JOB ITEM: For this exercise, return the line containing "maszturbáció" and every line after it through the end of the records below, without alteration.
=-=-=-=-=
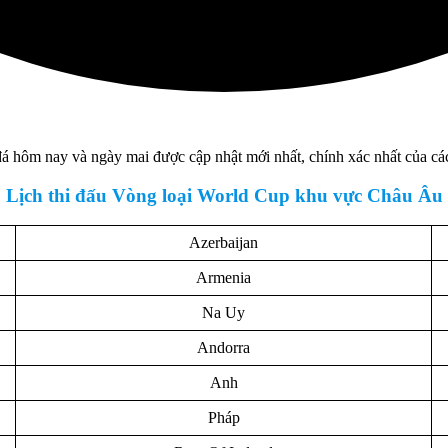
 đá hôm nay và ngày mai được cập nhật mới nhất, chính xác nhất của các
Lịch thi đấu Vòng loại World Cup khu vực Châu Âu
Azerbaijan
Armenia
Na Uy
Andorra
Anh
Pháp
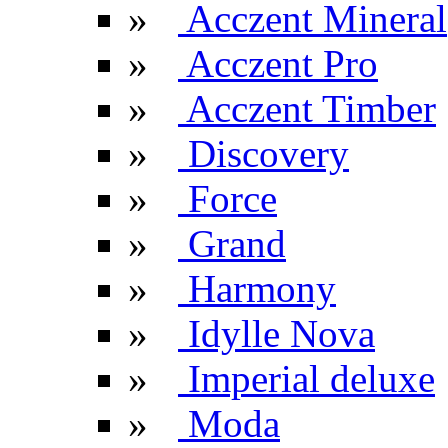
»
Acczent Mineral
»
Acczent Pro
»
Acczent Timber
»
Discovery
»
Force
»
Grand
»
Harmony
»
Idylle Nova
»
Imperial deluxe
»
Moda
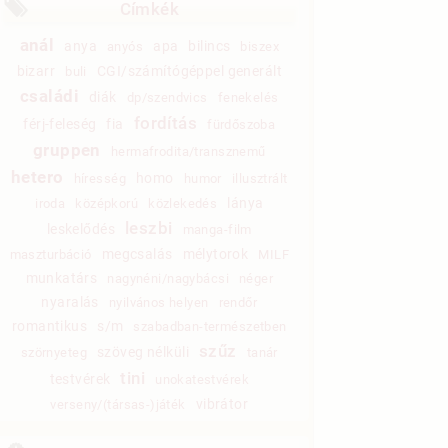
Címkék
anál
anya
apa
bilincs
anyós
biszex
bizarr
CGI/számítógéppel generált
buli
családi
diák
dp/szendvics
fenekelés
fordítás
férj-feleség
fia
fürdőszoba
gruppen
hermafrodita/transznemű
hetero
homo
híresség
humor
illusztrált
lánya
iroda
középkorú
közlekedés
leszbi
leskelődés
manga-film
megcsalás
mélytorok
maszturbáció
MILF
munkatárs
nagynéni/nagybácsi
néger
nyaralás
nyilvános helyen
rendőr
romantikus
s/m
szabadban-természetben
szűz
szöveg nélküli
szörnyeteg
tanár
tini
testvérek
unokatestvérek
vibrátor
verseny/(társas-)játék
=-=-=-=-=
EXERCISE RESPONSE:
maszturbáció
MILF
munkatárs
nagynéni/nagybácsi
néger
nyaralás
nyilvános helyen
rendőr
romantikus
s/m
szabadban-természetben
szűz
szöveg nélküli
szörnyeteg
tanár
tini
testvérek
unokatestvérek
vibrátor
verseny/(társas-)játék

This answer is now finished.